Instructions to follow —
Report every line in the material below that contains the word "utiliser", copying each one in full.

****

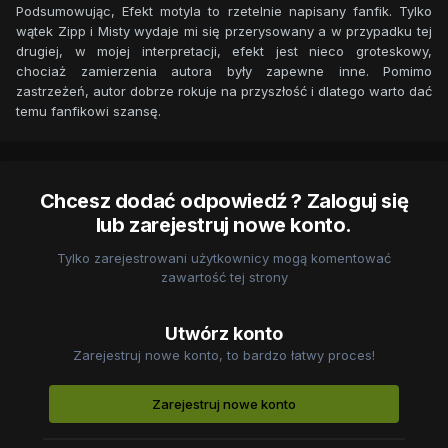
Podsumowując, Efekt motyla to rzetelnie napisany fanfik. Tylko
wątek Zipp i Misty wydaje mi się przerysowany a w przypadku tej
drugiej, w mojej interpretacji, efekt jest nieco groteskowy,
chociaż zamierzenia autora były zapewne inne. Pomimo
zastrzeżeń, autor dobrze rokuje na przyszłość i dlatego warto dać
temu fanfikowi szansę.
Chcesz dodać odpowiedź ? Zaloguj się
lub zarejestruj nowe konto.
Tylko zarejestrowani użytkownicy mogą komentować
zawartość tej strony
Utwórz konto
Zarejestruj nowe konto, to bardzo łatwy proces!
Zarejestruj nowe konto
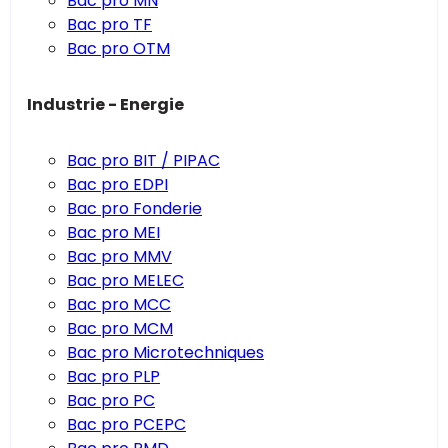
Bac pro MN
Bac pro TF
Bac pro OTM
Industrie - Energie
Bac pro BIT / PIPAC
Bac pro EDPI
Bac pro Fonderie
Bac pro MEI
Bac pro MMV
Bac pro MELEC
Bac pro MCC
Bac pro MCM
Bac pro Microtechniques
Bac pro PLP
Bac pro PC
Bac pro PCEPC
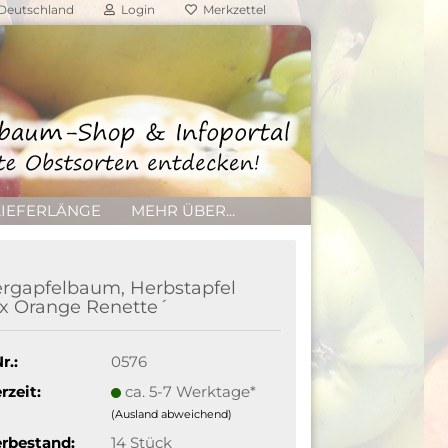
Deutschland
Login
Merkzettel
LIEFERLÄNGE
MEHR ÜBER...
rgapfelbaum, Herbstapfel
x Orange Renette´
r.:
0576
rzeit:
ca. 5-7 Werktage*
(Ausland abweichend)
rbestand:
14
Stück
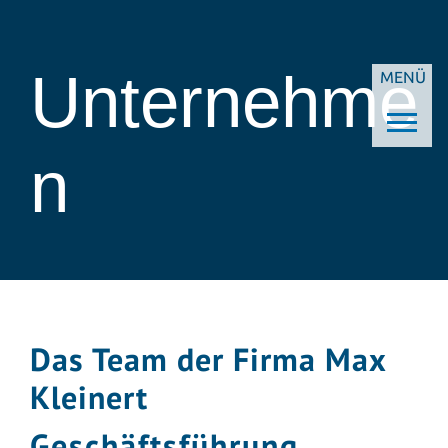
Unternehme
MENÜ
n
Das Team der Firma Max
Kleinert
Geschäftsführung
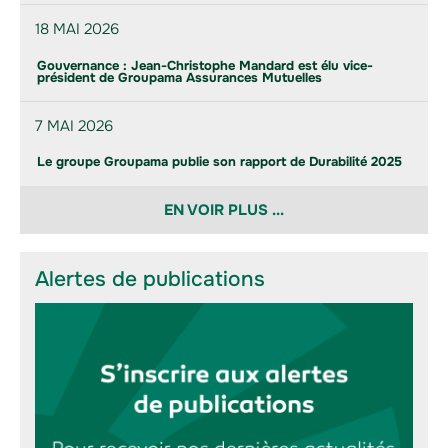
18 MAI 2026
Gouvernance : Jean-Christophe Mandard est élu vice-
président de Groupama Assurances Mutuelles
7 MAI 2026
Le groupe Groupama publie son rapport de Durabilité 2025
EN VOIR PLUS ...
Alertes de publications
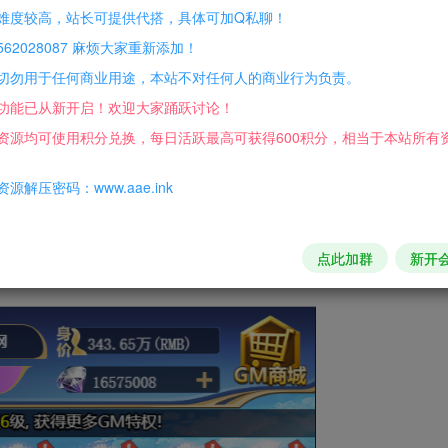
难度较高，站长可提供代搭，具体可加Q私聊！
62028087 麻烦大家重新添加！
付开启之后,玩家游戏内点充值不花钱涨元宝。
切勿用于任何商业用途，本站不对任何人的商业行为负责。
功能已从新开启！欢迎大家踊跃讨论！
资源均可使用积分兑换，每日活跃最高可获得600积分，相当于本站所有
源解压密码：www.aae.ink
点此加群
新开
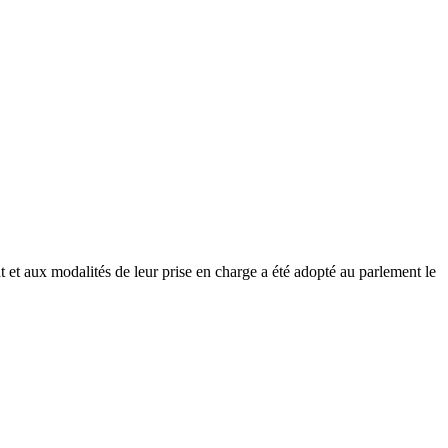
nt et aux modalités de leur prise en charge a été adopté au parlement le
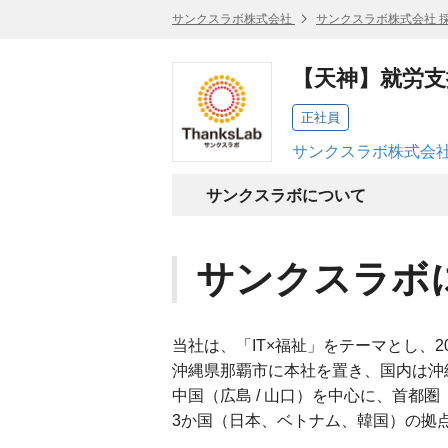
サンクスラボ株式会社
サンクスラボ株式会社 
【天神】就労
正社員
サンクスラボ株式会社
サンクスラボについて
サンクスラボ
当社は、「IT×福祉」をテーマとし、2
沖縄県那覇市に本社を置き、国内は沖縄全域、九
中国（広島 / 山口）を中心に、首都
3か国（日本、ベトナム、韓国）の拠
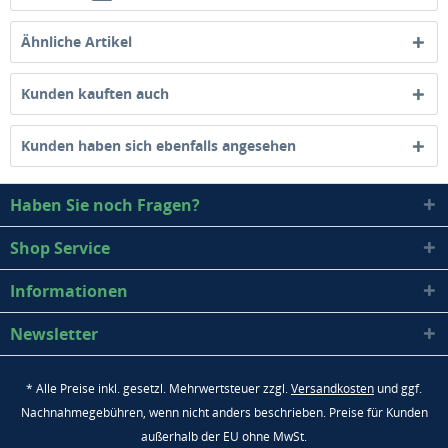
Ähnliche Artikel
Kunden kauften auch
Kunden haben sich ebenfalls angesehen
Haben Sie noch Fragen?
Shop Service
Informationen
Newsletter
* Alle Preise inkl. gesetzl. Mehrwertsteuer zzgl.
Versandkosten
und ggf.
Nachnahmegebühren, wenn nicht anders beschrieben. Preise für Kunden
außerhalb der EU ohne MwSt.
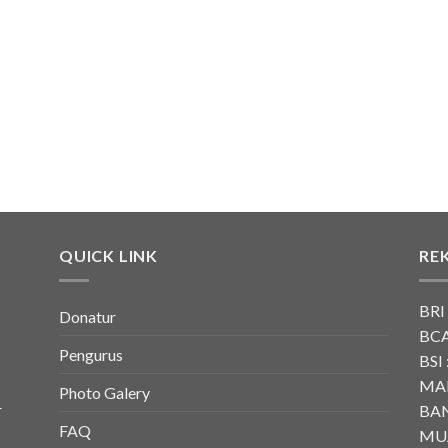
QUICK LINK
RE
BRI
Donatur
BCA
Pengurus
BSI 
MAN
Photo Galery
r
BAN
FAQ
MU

****

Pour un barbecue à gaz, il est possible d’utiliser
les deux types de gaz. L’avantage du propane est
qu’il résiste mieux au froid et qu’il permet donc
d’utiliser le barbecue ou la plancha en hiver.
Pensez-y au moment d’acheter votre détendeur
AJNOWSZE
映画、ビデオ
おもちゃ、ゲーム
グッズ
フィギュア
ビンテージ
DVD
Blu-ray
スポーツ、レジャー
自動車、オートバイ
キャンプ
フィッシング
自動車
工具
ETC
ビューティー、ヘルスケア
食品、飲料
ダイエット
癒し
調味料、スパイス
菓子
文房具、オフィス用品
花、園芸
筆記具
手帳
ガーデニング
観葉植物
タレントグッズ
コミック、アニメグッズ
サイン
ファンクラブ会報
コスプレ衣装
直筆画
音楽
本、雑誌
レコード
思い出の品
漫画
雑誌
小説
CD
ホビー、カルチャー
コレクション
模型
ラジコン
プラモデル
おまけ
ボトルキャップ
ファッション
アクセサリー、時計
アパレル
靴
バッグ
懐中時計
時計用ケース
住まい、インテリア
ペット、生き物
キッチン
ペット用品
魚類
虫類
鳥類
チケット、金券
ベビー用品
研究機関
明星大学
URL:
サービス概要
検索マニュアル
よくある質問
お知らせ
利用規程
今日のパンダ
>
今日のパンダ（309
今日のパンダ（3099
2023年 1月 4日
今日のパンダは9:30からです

****

Problem solution —
Pour un barbecue à gaz, il est possible d’utiliser
d’utiliser le barbecue ou la plancha en hiver.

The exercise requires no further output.